Dernière mise à jour : 8 mars

La conférence de presse tenue cette semaine par le Premier ministre et le ministre de la Santé avait quelque chose de surréaliste ! En effet, tous deux ont annoncé le contraire de ce qu’Olivier Véran lui-même assurait il y a moins d’une semaine à l’Assemblée nationale lors des débats sur la loi instaurant un passe-vaccinal.
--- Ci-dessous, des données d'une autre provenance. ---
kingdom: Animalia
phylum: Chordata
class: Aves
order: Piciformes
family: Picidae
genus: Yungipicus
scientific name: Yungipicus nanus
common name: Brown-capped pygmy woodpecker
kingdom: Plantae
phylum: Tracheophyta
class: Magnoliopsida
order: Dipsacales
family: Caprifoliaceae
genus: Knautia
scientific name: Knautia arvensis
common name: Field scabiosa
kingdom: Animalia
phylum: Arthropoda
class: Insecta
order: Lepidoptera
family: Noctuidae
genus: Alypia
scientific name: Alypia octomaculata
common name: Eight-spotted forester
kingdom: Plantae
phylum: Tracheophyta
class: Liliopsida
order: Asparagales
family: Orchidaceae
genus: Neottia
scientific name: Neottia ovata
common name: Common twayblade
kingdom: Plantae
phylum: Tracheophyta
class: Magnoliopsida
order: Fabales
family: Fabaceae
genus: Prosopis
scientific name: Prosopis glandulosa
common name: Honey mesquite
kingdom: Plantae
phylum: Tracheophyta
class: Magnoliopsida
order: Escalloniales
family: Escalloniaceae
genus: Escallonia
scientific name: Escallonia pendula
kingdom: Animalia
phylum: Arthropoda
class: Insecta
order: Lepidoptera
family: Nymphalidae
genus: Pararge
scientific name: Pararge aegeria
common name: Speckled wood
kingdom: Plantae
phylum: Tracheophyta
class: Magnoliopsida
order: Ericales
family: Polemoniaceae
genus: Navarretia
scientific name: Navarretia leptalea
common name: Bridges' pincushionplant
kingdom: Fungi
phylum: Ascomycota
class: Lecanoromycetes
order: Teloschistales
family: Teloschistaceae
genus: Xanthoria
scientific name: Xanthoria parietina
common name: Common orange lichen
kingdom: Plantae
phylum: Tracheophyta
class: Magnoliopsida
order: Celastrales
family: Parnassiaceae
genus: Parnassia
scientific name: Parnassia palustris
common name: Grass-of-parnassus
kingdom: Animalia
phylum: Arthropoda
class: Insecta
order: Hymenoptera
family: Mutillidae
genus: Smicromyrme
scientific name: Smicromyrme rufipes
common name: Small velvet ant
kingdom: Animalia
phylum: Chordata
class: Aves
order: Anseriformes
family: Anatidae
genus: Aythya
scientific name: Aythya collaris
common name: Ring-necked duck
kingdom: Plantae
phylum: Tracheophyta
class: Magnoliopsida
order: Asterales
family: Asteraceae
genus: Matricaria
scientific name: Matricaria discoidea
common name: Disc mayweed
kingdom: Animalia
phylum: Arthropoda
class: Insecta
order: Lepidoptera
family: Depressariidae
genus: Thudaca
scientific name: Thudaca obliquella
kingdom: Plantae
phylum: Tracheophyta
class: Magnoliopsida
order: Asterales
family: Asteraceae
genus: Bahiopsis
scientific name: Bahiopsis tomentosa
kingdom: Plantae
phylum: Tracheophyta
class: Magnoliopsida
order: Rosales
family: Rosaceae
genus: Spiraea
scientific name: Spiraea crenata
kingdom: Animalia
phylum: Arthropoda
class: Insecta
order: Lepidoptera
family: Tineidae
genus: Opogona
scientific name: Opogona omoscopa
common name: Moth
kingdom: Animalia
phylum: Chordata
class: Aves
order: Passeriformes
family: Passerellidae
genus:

Ce qui était alors refusé à l’opposition devient subitement la politique gouvernementale.

Comme trop souvent depuis le début de l’épidémie, il se dégage un sentiment de politique de gribouille et de tâtonnement de LREM dans l’élaboration de sa stratégie face à la crise sanitaire.


En effet, comme ne pas s’étonner de l’annonce pour le 2 février de la levée de l’obligation de télétravail en entreprise alors que, lors des discussions parlementaires, la majorité refusait catégoriquement la suppression des sanctions pour celles qui n’auraient pas respecté cette contrainte ?


De même, après avoir rejeté toutes les demandes de l’opposition à l’Assemblée nationale, mais également des sénateurs Les Républicains, d’assouplir les jauges dans les lieux accueillant du public, le Premier ministre a déclaré, sans ciller, qu’elles seraient supprimées.


Enfin, malgré les consignes données aux préfets d’imposer le port du masque en extérieur, voici que le chef de l’exécutif a annoncé aux Français qu’il ne serait plus nécessaire d’ici une semaine.


Et « en même temps », à contrecourant de la levée des principales restrictions, le gouvernement a confirmé l’entrée en vigueur du passe-vaccinal à partir de lundi, et donc un durcissement des conditions d’exercice de nombreuses libertés pour des millions de nos concitoyens.


Ainsi, le Sénat ne s’y trompe pas face au double langage de l’exécutif en votant la création d’une commission d‘enquête parlementaire. Elle jugera ainsi de l’opportunité de maintenir le passe-vaccinal alors que presque toutes les autres restrictions seront levées dans les tout prochains jours.